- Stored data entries
_ _ _

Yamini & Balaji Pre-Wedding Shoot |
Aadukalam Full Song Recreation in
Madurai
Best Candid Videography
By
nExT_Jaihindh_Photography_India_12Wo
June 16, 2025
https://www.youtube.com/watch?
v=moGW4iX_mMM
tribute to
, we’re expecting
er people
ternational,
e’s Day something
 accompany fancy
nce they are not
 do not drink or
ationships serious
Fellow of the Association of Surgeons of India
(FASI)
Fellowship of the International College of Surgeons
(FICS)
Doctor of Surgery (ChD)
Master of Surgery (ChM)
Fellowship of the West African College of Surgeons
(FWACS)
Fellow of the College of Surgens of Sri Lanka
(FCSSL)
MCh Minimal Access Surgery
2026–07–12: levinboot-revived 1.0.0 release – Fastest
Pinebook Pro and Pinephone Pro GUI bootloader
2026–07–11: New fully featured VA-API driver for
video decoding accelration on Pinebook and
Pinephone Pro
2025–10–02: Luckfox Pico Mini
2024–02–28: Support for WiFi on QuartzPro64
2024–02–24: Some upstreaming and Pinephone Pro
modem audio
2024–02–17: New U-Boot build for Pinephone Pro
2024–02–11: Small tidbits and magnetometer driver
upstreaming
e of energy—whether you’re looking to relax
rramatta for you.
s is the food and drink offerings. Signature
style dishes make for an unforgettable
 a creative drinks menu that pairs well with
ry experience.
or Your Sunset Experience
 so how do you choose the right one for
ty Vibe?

_ _ _

- Task to complete
State how many lines in the entries contain the string "Pinephone", treating uppercase and lowercase letters as distinct. Give only the number.

- Result below
4